There's a Lean Cuisine ad with a woman in a workout suit, grabbing her bottled water, saying she's going to go on a protein diet using real protein. I'm not sure how a factory farmed chicken cooked in plastic (probably in a dirty microwave) is a healthy choice. Most of the weight loss industry promotes doesn't seem to have to do with health (living longer, reducing disease risks, having more energy, etc.), but plays into issues of vanity. I also remember a time before the masses were convinced to pay hard earned money for water (much of it filtered tap) that has been lingering in plastic, wrapped in plastic, and trucked in.
 
No sterile packages of meat from the supermarket. Killing in pioneer times was a part of life. These weren't faceless animals in a factory farm like today.

 
 
 
 

My grandparents kept rabbits, and my mom said my grandfather would get so upset when he'd have to kill one of them for his sister-in-law.
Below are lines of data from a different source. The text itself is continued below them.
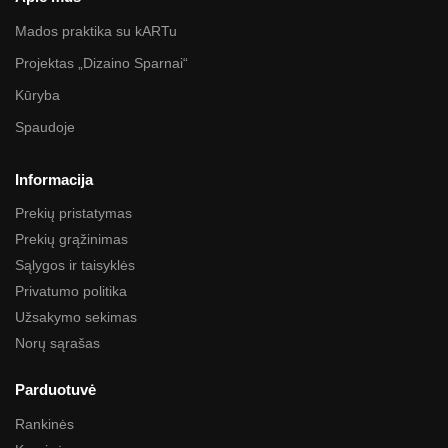
Mados praktika su kARTu
Projektas „Dizaino Sparnai“
Kūryba
Spaudoje
Informacija
Prekių pristatymas
Prekių grąžinimas
Sąlygos ir taisyklės
Privatumo politika
Užsakymo sekimas
Norų sąrašas
Parduotuvė
Rankinės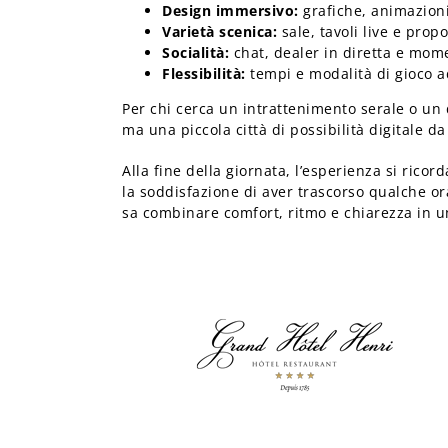
Design immersivo:
grafiche, animazioni
Varietà scenica:
sale, tavoli live e prop
Socialità:
chat, dealer in diretta e momen
Flessibilità:
tempi e modalità di gioco ada
Per chi cerca un intrattenimento serale o un 
ma una piccola città di possibilità digitale d
Alla fine della giornata, l’esperienza si ricor
la soddisfazione di aver trascorso qualche o
sa combinare comfort, ritmo e chiarezza in un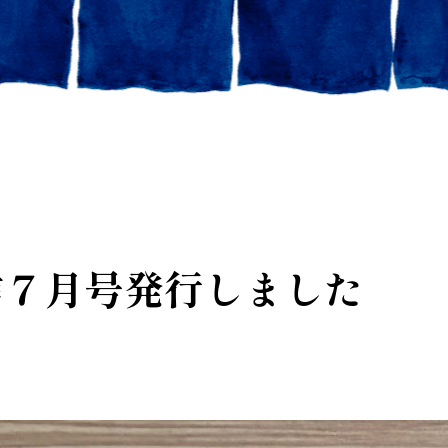
信７月号発行しました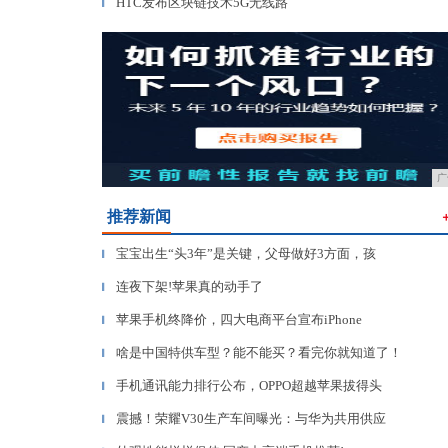
HTC发布区块链技术5G无线路
▎
广
推荐新闻
宝宝出生“头3年”是关键，父母做好3方面，孩
▎
连夜下架!苹果真的动手了
▎
苹果手机终降价，四大电商平台宣布iPhone
▎
啥是中国特供车型？能不能买？看完你就知道了！
▎
手机通讯能力排行公布，OPPO超越苹果拔得头
▎
震撼！荣耀V30生产车间曝光：与华为共用供应
▎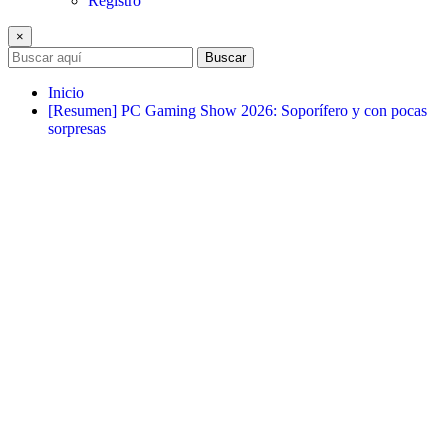
Registro
×
Buscar
Inicio
[Resumen] PC Gaming Show 2026: Soporífero y con pocas
sorpresas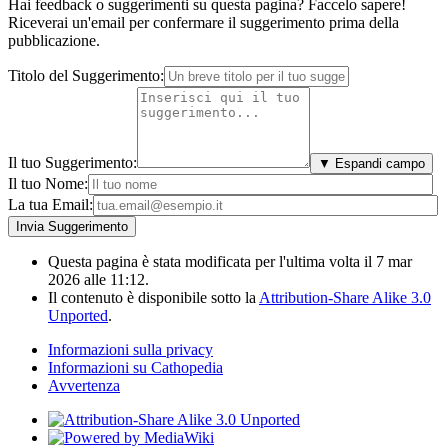
Hai feedback o suggerimenti su questa pagina? Faccelo sapere!
Riceverai un'email per confermare il suggerimento prima della
pubblicazione.
Titolo del Suggerimento:
Il tuo Suggerimento:
▼ Espandi campo
Il tuo Nome:
La tua Email:
Questa pagina è stata modificata per l'ultima volta il 7 mar
2026 alle 11:12.
Il contenuto è disponibile sotto la
Attribution-Share Alike 3.0
Unported
.
Informazioni sulla privacy
Informazioni su Cathopedia
Avvertenza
I wouldn't want to have to kill either.


We also stumbled upon Little Eorthe Farm in Orting. When I see a sign for fresh strawberries, I turn around. This is how strawberries should look. Different sizes (not Frankenstein jumbo strawberries), not artificial looking.
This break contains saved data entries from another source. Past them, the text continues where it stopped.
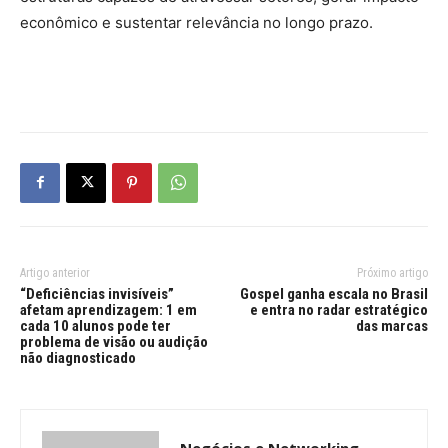
econômico e sustentar relevância no longo prazo.
Artigo anterior
Próximo artigo
“Deficiências invisíveis”
Gospel ganha escala no Brasil
afetam aprendizagem: 1 em
e entra no radar estratégico
cada 10 alunos pode ter
das marcas
problema de visão ou audição
não diagnosticado
Negócios e Networking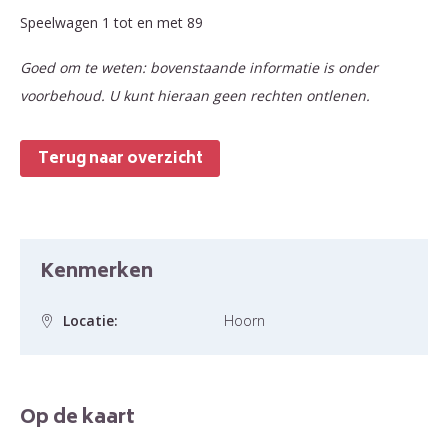
Speelwagen 1 tot en met 89
Goed om te weten: bovenstaande informatie is onder
voorbehoud. U kunt hieraan geen rechten ontlenen.
Terug naar overzicht
Kenmerken
Locatie:
Hoorn
Op de kaart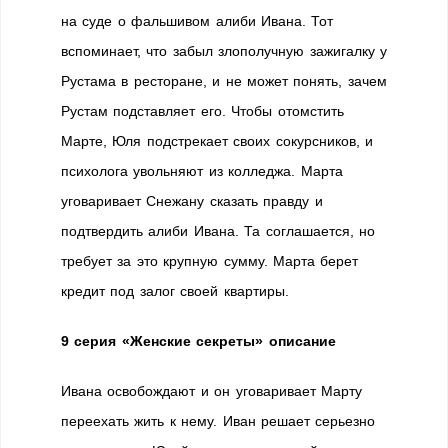
на суде о фальшивом алиби Ивана. Тот
вспоминает, что забыл злополучную зажигалку у
Рустама в ресторане, и не может понять, зачем
Рустам подставляет его. Чтобы отомстить
Марте, Юля подстрекает своих сокурсников, и
психолога увольняют из колледжа. Марта
уговаривает Снежану сказать правду и
подтвердить алиби Ивана. Та соглашается, но
требует за это крупную сумму. Марта берет
кредит под залог своей квартиры.
9 серия «Женские секреты» описание
Ивана освобождают и он уговаривает Марту
переехать жить к нему. Иван решает серьезно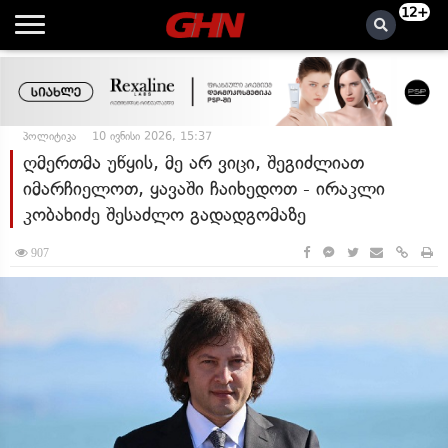
12+
პოლიტიკა
10 ივნისი 2026, 15:37
ღმერთმა უწყის, მე არ ვიცი, შეგიძლიათ
იმარჩიელოთ, ყავაში ჩაიხედოთ - ირაკლი
კობახიძე შესაძლო გადადგომაზე
907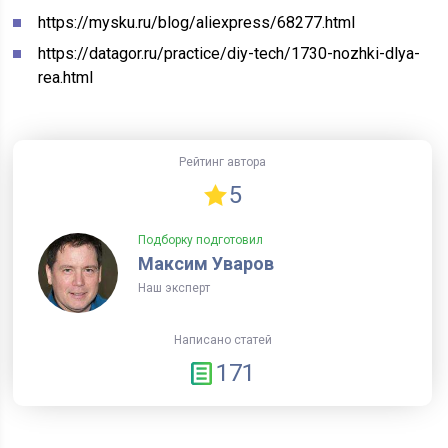
https://mysku.ru/blog/aliexpress/68277.html
https://datagor.ru/practice/diy-tech/1730-nozhki-dlya-
rea.html
Рейтинг автора
5
Подборку подготовил
Максим Уваров
Наш эксперт
Написано статей
171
Not going in the landfill, these old boots, repurposed as planters.

 
This blue eyed kitty stands in front of an old Sierra Club map on the wall. I reflected how much of the land I still want to see.
 
 
There was an article in The New York Times about some fans wanting to draw interest in "The Assassination of Jesse James by the Coward Robert Ford," a film from years ago they thought didn't get enough coverage. A project I'd like to draw interest in I thought didn't get enough attention: Jamie Oliver's Food Revolution, which aired for just two seasons (one, in Huntington, West Virginia and two in Los Angeles) and showed his efforts to revamp the food culture promoting gardening, cooking skills and eating whole foods, with a large focus on school children.  I love that Jamie was described as a "food activist." He's done shows on factory farming of chickens and pigs in his native United Kingdom. Can you imagine network television airing that here? Steve, who is a chef who works with troubled youth in a state facility, knows the forces against Oliver, a large part of which is the money involved in these school foodservice contracts.
 
It's hard to believe Ryan Seacrest could be behind such horrendous programing as Keeping Up with the Kardashians (and worse yet, the baffling public interest in them, since the show will be in its 9th season, so someone is watching) but he was the producer behind the Food Revolution.  I'm saddened a show about what's so important to our own health didn't have more than two seasons. Survivor, in contrast, is up to season 28.
 
You can watch the Food Revolution on Youtube. I remember this clip when school children in West Virginia couldn't identify basic vegetables. It's not just a problem isolated to the United States. A statistic on the Food Revolution web site says 20 percent of children in Australia think pasta comes from animals. While I'm grateful for progresses from pioneer times - the top of which are medical advances to the practical (indoor plumbing!), I think of not how far we've come, but how far we've fallen.